Assignment Inside Lambda Expression in Python

Is it possible to assign variables a value in a lambda function?

Yes, with the new := "walrus" assignment operator, you can make assignments in an expression, including in lambdas. Note that this is a new feature requiring Python 3.8 or later.

lambda x, y: (avg:=x+y)

There are ways to simulate this operator on older versions of Python as well, but := is the proper way to do it now.

How to perform an assignment inside a lambda function

You can't use assignment in an expression, it is a statement. A lambda can only contain one expression, and statements are not included.

You can assign to the map though, by using the operator.setitem() function instead:

import operator

lambda map: operator.setitem(map, 'x', 'y')

Can you assign variables in a lambda?

Nope, you can't. Only expressions allowed in lambda:

lambda_expr        ::=  "lambda" [parameter_list]: expression
lambda_expr_nocond ::=  "lambda" [parameter_list]: expression_nocond

You could, however, define a second lambda inside the lambda and immediately call it with the parameter you want. (Whether that's really better might be another question.)

>>> a = lambda n: ((3+2*n), n*(3+2*n))  # for reference, with repetition
>>> a(42)
(87, 3654)
>>> a2 = lambda n: (lambda b: (b, n*b))(3+2*n)  # lambda inside lambda
>>> a2(42)
(87, 3654)
>>> a3 = lambda n: (lambda b=3+2*n: (b, n*b))()  # using default parameter
>>> a3(42)
(87, 3654)

Of course, both the outer and the inner lambda can have more than one parameter, i.e. you can define multiple "variables" at once. The benefit of this approach over, e.g., defining a second lambda outside of the first is, that you can still also use the original parameters (not possible if you invoked a with b pre-calculated) and you have to do the calculation for b only once (other than repeatedly invoking a function for the calculation of b within a).

Also, inspired by the top answer to the linked question, you could also define one or more variables as part of a list comprehension or generator within the lambda, and then get the next (first and only) result from that generator or list:

>>> a4 = lambda n: next((b, n*b) for b in [3+2*n])
>>> a4(42)
(87, 3654)

However, I think the intent behind the lambda-in-a-lambda is a bit clearer. Finally, keep in mind that instead of a one-line lambda, you could also just use a much clearer three-line def statement...

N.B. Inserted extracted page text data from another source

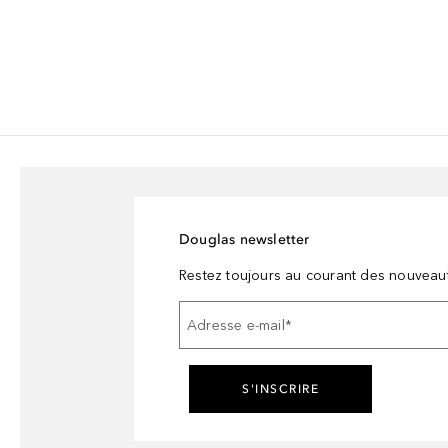
Douglas newsletter
Restez toujours au courant des nouveau
Adresse e-mail
*
S'INSCRIRE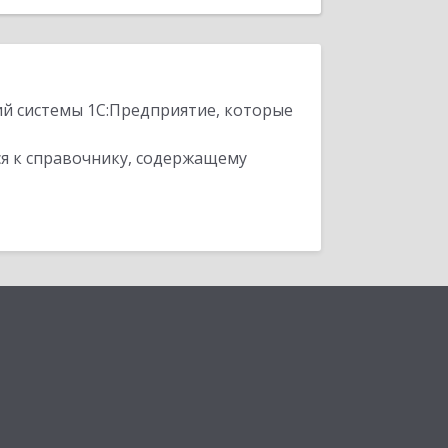
ий системы 1С:Предприятие, которые
я к справочнику, содержащему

Also, starting with Python 3.8, there will be assignment expressions, which should make it possible to write something like this. (Tested with Python 3.8.10.)

>>> a5 = lambda n: ((b := 3+2*n), n*b)

lambdas can't have assignment statements - so why is foo = lambda x: x * 2 legal?

You can't have assignments inside the "lambda" function, but the lambda itself can be used in assignments.

So you can't say something like lambda x: y = x*2; return y, but you can say foo = lambda x: x*2

Lambda expressions in Python

They can be split across multiple lines by the same rule that any expression can be split across multiple lines. You can use backslash \ to prevent a linebreak ending the current statement, or use the fact that linebreaks are permitted within the various forms of brackets: (), [], {}.

However, a lambda expression is just that, an expression. It cannot contain assignment statements (or any other statements).

The precise details are defined by the Python grammar.